ACR links its cancer cases annually against the SMD, SSDI, and NDI to determine the current case vital status. After the annual SMD death review in the spring of 2015, ACR identified Zombie candidates by checked all its deceased cases that had never linked to SMD, SSDI, and NDI in the past. Zombie candidates were reassessed after linking with SSDI in the summer and NDI in the fall.

The remaining Zombie candidates were manually reviewed using the Alaska Permanent Fund Dividend (PFD) applicant database. If an individual continued to file PFD applications for several years after their date of death, then they were assumed to be still alive. The state PFD Division reviews all the applications for potential fraud, so the PFD database is considered to be highly reliable. If the individual was not in the PFD database, then they were looked up in the Alaska State Police (Troopers) database, which is linked to the Alaska Department of Motor Vehicles. If the individual had filed for a driver’s license after their date of death, they were assumed to be still alive.

Results

After the initial SMD linkage, 85 potential Zombie cases were discovered (0.2% of the total cases in the database).
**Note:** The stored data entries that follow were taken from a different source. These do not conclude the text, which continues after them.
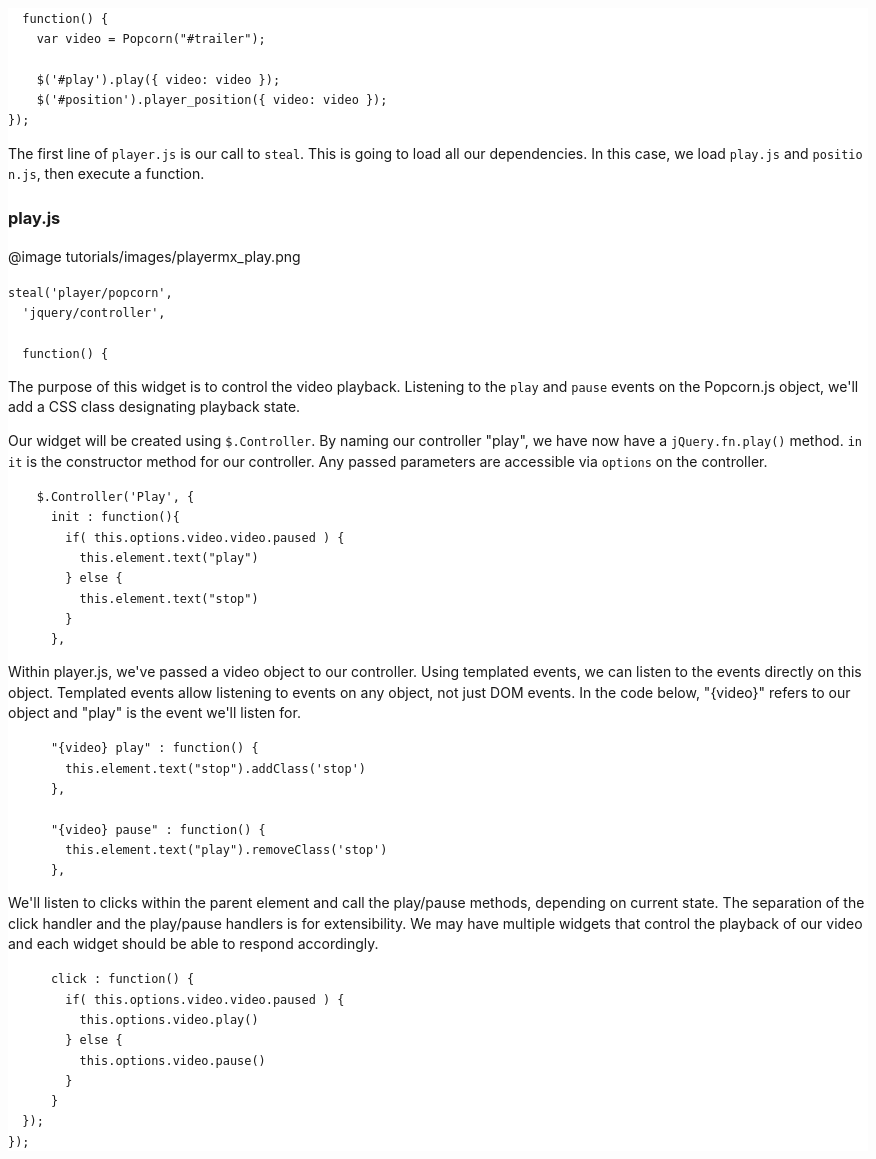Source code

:       function() {
        var video = Popcorn("#trailer");

        $('#play').play({ video: video });
        $('#position').player_position({ video: video });
    });

The first line of `player.js` is our call to `steal`. This is going to load all our dependencies. In this case, we load `play.js` and `position.js`, then execute a function.  

### play.js

@image tutorials/images/playermx_play.png


    steal('player/popcorn',
      'jquery/controller',

      function() {

The purpose of this widget is to control the video playback. Listening to the `play` and `pause` events on the Popcorn.js object, we'll add a CSS class designating playback state.

Our widget will be created using `$.Controller`. By naming our controller "play", we have now have a `jQuery.fn.play()` method. `init` is the constructor method for our controller. Any passed parameters are accessible via `options` on the controller.

        $.Controller('Play', {
          init : function(){
            if( this.options.video.video.paused ) {
              this.element.text("play")
            } else {
              this.element.text("stop")
            }
          },

Within player.js, we've passed a video object to our controller. Using templated events, we can listen to the events directly on this object. Templated events allow listening to events on any object, not just DOM events. In the code below, "{video}" refers to our object and "play" is the event we'll listen for.

          "{video} play" : function() {
            this.element.text("stop").addClass('stop')
          },

          "{video} pause" : function() {
            this.element.text("play").removeClass('stop')
          },

We'll listen to clicks within the parent element and call the play/pause methods, depending on current state. The separation of the click handler and the play/pause handlers is for extensibility. We may have multiple widgets that control the playback of our video and each widget should be able to respond accordingly.

          click : function() {
            if( this.options.video.video.paused ) {
              this.options.video.play()
            } else {
              this.options.video.pause()
            }
          }
      });
    });
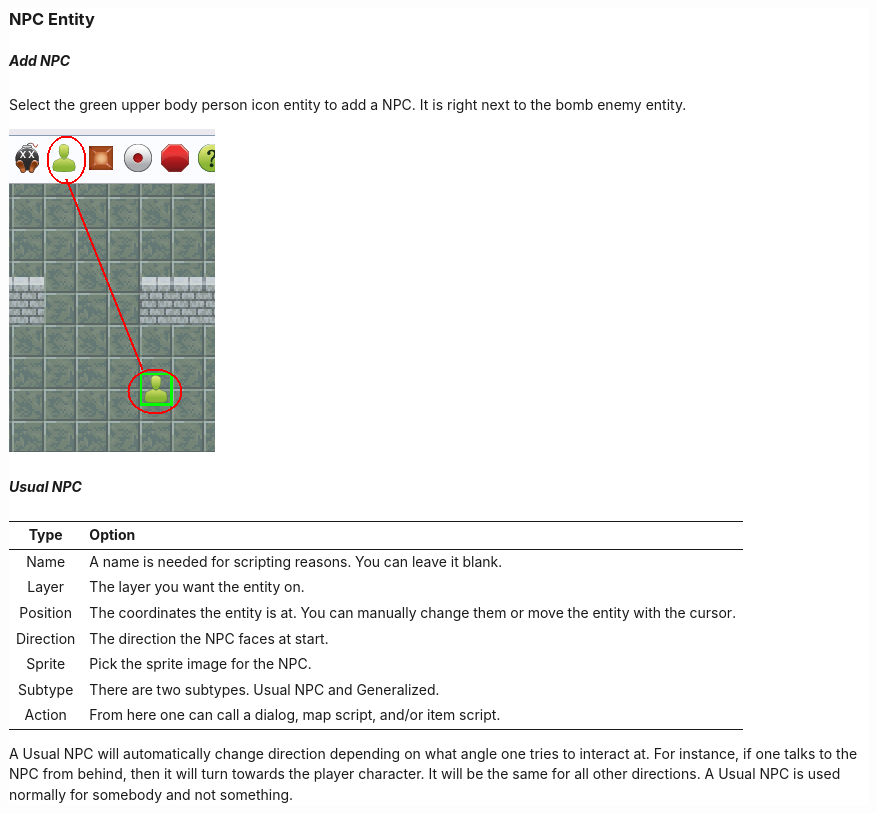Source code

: ### NPC Entity

##### Add NPC

Select the green upper body person icon entity to add a NPC. It is right next to the bomb enemy entity.

![1_add_NPC.png](https://github.com/Zefk/Solarus-ARPG-Game-Development-Book_2/raw/master/Lesson_images/Chapter_13_images/7_NPC/1_add_NPC.png)

##### Usual NPC

|Type|Option|
|:---:|:---|
|Name| A name is needed for scripting reasons. You can leave it blank.
|Layer| The layer you want the entity on.
|Position| The coordinates the entity is at. You can manually change them or move the entity with the cursor.
|Direction| The direction the NPC faces at start.
|Sprite| Pick the sprite image for the NPC.
|Subtype| There are two subtypes. Usual NPC and Generalized.
|Action| From here one can call a dialog, map script, and/or item script.

A Usual NPC will automatically change direction depending on what angle one tries to interact at. For instance, if one talks to the NPC from behind, then it will turn towards the player character. It will be the same for all other directions. A Usual  NPC is used normally for somebody and not something.
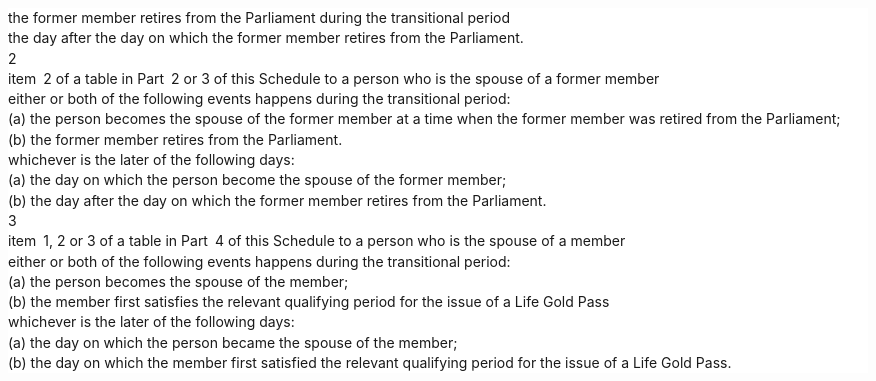   </td>
  <td>
    <div>the former member retires from the Parliament during the transitional
      period</div>
  </td>
  <td>
    <div>the day after the day on which the former member retires from the Parliament.</div>
  </td>
</tr>
<tr>
  <td>
    <div>2</div>
  </td>
  <td>
    <div>item 2 of a table in Part 2 or 3 of this Schedule to a person who is the
      spouse of a former member</div>
  </td>
  <td>
    <div>either or both of the following events happens during the transitional
      period:</div>
    <div>(a) the person becomes the spouse of the former member at a time when
      the former member was retired from the Parliament;</div>
    <div>(b) the former member retires from the Parliament.</div>
  </td>
  <td>
    <div>whichever is the later of the following days:</div>
    <div>(a) the day on which the person become the spouse of the former member;</div>
    <div>(b) the day after the day on which the former member retires from the
      Parliament.</div>
  </td>
</tr>
<tr>
  <td>
    <div>3</div>
  </td>
  <td>
    <div>item 1, 2 or 3 of a table in Part 4 of this Schedule to a person who is
      the spouse of a member</div>
  </td>
  <td>
    <div>either or both of the following events happens during the transitional
      period:</div>
    <div>(a) the person becomes the spouse of the member;</div>
    <div>(b) the member first satisfies the relevant qualifying period for the
      issue of a Life Gold Pass</div>
  </td>
  <td>
    <div>whichever is the later of the following days:</div>
    <div>(a) the day on which the person became the spouse of the member;</div>
    <div>(b) the day on which the member first satisfied the relevant qualifying
      period for the issue of a Life Gold Pass.</div>
  </td>
</tr></table>
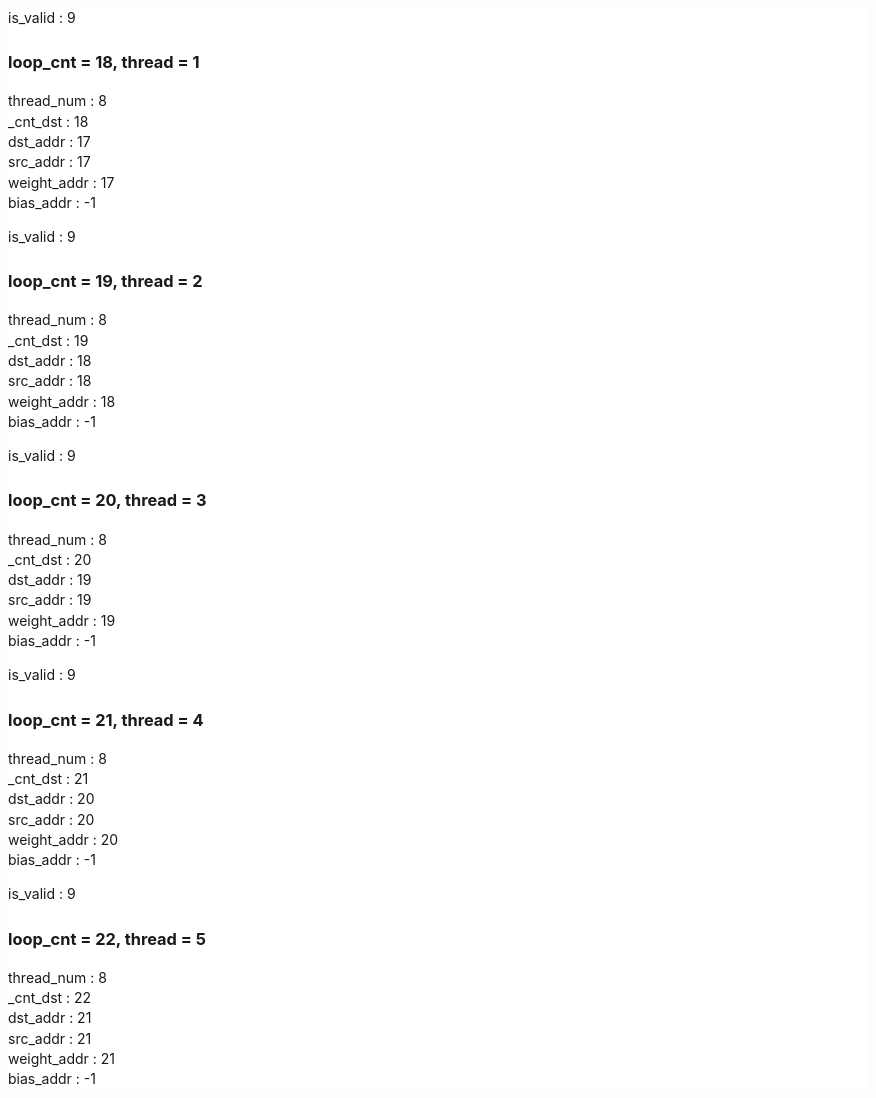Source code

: is_valid : 9  

### loop_cnt = 18, thread = 1  

thread_num : 8  
_cnt_dst : 18  
dst_addr : 17  
src_addr : 17  
weight_addr : 17  
bias_addr : -1  

is_valid : 9  

### loop_cnt = 19, thread = 2  

thread_num : 8  
_cnt_dst : 19  
dst_addr : 18  
src_addr : 18  
weight_addr : 18  
bias_addr : -1  

is_valid : 9  

### loop_cnt = 20, thread = 3  

thread_num : 8  
_cnt_dst : 20  
dst_addr : 19  
src_addr : 19  
weight_addr : 19  
bias_addr : -1  

is_valid : 9  

### loop_cnt = 21, thread = 4  

thread_num : 8  
_cnt_dst : 21  
dst_addr : 20  
src_addr : 20  
weight_addr : 20  
bias_addr : -1  

is_valid : 9  

### loop_cnt = 22, thread = 5  

thread_num : 8  
_cnt_dst : 22  
dst_addr : 21  
src_addr : 21  
weight_addr : 21  
bias_addr : -1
Of these, 44 (51.2%) were reported to ACR by other central cancer registries, most of them from other state health departments. After the SSDI linkage, 50 cases were verified as deceased, and after the NDI linkage, 15 more cases were verified as deceased. Only 20 potential Zombie cases remained for manual review.

After manual review of the 20 cases using the PFD and Troopers databases, 14 cases (70%) were determined to be true Zombies and verified as alive. Their vital status was changed to alive in the ACR database. The remaining 6 cases were verified as deceased:

  • 3 died out-of-country; death information was documented in the original report from the healthcare facility
  • 2 died in-state with no death certificate; death information was documented in the original report from the healthcare facility
  • 1 died out-of-state; death information verified by that state’s cancer registry

The study results are summarized in the following table:


Type of Case # of Cases
Potential Zombie cases discovered after death clearance 85 Total
     Resolved by SSDI linkage 50
     Further resolved by NDI linkage 15
     Potential Zombie cases remaining 20
Potential Zombie cases for manual review 20 Total
     True Zombie cases, confirmed alive, changed vital status 14
     Died out of country 3
     Died in state 2
     OOS source record 1

Discussion

ACR manually reviewed 20 cases for this study; 70% of them turned out to be true Zombie cases and had their vital status changed from dead to alive. But Alaska has one of the smallest annual cancer caseloads in the country at about 3,000 cases per year. The annual caseloads for most of the other states are much higher, especially for the most populous states of NY, TX, FL, and CA with over 100,000 cancer cases per year and potentially over 1,000 Zombie candidates. It could take a considerable effort to do this type of study in a state with a large population.

This is not just a problem specific to cancer registry databases. This also affects any other database that includes the vital status of a person, such as another type of healthcare database, law enforcement, or a financial institution. We have probably all heard stories of a person who couldn’t access their finances because the bank thought they had died. Other organizations would benefit from this type of review if the vital status of the people in their database is important for that organization.


The opinions expressed in this article are those of the authors and may not represent the official positions of NAACCR.